After a mostly party-line vote in the Republican-run House of Representatives, Speaker Dennis Hastert, R-Ill., said Democrats who voted against the measure "voted today in favor of more rights for terrorists." We'll come back to that.
First, Tokyo Rose died this week in Chicago. She was 90. Born Iva Toguri in Los Angeles, she was visiting relatives in Japan when World War II started. While trying to get home, she supported herself on a Japanese propaganda radio show performing comedy skits and newscasts.
After the war she was accused of being the infamous Tokyo Rose. She was convicted of treason and served six years in prison. But in 1977 President Gerald Ford pardoned her. An investigation by Ron Yates, then a Chicago Tribune reporter, revealed that her accusers recanted. They said prosecutors pressured them to lie. After her release from prison, she married and lived quietly on Chicago's north side. Iva Toguri D'Aquino ran her family's small import business until her death.

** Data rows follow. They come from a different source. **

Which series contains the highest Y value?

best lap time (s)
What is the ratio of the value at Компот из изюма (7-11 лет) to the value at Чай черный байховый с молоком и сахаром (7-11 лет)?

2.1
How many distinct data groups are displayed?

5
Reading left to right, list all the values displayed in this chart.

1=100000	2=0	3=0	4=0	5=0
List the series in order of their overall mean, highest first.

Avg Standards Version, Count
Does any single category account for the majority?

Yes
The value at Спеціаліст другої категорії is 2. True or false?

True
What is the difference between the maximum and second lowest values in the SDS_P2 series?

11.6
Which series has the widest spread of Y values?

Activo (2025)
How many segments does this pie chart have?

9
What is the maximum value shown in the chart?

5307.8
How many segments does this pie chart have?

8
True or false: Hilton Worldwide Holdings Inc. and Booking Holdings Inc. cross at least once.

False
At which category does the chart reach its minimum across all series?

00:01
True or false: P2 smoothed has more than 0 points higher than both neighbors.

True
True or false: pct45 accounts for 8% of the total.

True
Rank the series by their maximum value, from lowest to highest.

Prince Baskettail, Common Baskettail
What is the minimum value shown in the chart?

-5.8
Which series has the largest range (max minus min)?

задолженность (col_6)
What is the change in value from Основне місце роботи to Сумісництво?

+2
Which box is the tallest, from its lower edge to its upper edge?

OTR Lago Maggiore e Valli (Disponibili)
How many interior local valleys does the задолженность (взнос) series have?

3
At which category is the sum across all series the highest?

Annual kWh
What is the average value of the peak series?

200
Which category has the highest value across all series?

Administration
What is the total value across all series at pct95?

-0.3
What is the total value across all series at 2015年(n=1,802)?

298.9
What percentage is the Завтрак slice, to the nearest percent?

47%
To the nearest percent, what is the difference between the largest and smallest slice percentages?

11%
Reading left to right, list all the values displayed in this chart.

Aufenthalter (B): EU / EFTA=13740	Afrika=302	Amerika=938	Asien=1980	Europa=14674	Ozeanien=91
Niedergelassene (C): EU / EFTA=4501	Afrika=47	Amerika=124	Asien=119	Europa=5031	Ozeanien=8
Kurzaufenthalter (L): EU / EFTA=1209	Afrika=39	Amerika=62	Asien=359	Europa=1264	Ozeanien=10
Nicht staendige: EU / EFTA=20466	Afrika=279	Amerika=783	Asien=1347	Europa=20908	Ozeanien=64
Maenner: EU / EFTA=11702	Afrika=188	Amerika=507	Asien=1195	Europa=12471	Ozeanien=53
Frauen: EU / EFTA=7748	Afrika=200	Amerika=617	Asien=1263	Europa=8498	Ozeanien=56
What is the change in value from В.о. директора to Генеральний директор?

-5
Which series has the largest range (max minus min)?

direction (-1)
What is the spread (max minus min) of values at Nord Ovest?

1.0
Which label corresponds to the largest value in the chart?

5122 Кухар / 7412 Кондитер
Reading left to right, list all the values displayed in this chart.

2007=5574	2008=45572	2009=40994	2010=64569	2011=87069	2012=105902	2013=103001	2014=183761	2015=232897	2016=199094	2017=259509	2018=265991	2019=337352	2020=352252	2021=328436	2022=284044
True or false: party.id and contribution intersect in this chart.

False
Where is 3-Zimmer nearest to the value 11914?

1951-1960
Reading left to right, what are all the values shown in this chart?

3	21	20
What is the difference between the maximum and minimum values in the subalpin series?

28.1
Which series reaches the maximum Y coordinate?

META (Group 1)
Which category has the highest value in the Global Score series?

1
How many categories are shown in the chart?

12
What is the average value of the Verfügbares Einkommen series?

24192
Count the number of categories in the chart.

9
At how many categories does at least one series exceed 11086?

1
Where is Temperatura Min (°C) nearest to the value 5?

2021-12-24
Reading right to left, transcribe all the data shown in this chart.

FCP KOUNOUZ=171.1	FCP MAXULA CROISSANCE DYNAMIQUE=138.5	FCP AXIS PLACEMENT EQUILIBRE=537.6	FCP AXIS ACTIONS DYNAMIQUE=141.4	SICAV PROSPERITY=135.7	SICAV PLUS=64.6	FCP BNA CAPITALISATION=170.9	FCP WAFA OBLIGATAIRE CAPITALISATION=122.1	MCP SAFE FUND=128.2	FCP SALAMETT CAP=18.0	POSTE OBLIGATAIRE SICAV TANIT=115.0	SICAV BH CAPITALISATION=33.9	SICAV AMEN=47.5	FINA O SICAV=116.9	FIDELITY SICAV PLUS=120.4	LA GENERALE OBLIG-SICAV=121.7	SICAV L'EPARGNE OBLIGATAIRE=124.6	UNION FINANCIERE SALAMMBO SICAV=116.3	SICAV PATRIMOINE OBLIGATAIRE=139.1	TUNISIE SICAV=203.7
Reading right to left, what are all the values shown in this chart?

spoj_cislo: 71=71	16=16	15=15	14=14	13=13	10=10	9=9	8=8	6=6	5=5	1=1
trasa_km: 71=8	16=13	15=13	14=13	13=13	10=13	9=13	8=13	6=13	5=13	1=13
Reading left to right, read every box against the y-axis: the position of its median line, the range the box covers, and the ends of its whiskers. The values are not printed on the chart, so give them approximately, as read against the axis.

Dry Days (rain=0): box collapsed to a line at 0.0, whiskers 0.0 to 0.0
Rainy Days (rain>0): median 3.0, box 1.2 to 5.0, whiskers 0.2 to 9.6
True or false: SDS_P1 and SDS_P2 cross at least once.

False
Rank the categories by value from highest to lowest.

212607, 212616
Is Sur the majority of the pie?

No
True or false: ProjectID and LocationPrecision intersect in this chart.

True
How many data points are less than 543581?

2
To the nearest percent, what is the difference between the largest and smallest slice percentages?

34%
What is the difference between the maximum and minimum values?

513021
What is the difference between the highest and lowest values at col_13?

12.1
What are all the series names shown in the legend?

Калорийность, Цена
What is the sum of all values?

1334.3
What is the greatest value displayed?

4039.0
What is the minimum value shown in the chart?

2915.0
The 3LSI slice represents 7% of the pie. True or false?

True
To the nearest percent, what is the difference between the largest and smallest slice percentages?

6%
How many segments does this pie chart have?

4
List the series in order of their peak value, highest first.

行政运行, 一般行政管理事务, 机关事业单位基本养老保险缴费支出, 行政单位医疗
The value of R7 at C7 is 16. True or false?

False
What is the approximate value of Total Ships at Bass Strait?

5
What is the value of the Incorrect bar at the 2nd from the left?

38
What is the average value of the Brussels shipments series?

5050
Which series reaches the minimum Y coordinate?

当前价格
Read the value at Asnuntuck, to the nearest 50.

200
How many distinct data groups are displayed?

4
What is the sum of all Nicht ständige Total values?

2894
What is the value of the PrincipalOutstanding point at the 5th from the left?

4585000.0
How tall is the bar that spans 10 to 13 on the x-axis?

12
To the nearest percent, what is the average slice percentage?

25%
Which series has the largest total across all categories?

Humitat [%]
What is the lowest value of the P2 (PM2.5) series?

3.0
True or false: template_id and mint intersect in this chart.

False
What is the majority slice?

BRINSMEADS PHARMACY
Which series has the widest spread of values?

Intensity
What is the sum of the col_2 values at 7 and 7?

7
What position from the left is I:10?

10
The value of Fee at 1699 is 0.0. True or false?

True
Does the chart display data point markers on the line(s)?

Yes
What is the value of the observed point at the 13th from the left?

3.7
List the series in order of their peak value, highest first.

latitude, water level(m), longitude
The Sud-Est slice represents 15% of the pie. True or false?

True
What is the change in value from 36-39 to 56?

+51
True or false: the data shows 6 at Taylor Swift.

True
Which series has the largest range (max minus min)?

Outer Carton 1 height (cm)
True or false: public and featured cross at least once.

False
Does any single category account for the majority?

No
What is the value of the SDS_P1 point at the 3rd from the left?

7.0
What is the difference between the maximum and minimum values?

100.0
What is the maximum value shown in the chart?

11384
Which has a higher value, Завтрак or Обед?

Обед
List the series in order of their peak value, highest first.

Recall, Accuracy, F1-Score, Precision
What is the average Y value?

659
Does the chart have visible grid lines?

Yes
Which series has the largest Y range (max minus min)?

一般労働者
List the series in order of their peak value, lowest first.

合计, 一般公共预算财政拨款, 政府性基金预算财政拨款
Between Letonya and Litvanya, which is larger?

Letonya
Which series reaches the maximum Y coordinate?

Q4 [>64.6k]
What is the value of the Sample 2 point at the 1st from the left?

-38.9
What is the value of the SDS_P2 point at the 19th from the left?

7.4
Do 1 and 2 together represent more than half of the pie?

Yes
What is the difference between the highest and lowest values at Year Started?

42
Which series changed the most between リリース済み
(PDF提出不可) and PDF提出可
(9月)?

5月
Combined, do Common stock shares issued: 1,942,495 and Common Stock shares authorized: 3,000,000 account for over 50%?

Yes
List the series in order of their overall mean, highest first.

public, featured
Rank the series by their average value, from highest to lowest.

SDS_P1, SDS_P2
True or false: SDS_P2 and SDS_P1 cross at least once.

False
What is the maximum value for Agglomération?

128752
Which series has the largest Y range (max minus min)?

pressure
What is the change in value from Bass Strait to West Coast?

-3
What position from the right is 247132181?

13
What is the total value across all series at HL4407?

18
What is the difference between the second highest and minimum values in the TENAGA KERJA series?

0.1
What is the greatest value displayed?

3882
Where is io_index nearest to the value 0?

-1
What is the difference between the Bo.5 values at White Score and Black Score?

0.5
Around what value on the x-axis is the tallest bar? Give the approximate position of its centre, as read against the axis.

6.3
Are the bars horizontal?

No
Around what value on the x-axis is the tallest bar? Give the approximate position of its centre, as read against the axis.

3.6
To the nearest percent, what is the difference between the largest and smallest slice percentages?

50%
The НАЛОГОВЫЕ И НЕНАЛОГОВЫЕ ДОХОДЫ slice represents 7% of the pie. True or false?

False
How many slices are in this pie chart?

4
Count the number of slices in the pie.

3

Speaker Hastert may have been mistaken. Maybe Democrats weren't voting for "more rights for terrorists." They just could have been voting for a more careful conduct of justice. Justice is more than retribution. The pursuit of justice requires a well-laid trail of safeguards and correction points, not just a trial. But one needs a sense of justice before one can plot a path to it.
Many of the "enemy combatants" held for years in Guantanamo, without access to any justice system, have now been released without charges. There was no evidence against them, or they were just in the wrong place at the wrong time when swept up and taken to prison.
The woman convicted of being Tokyo Rose eventually benefited from safeguards on the road to justice. Without them she might have died this week in prison without charges ever filed. Perhaps Speaker Hastert might have called that justice. Thankfully for all Americans, his predecessors did not.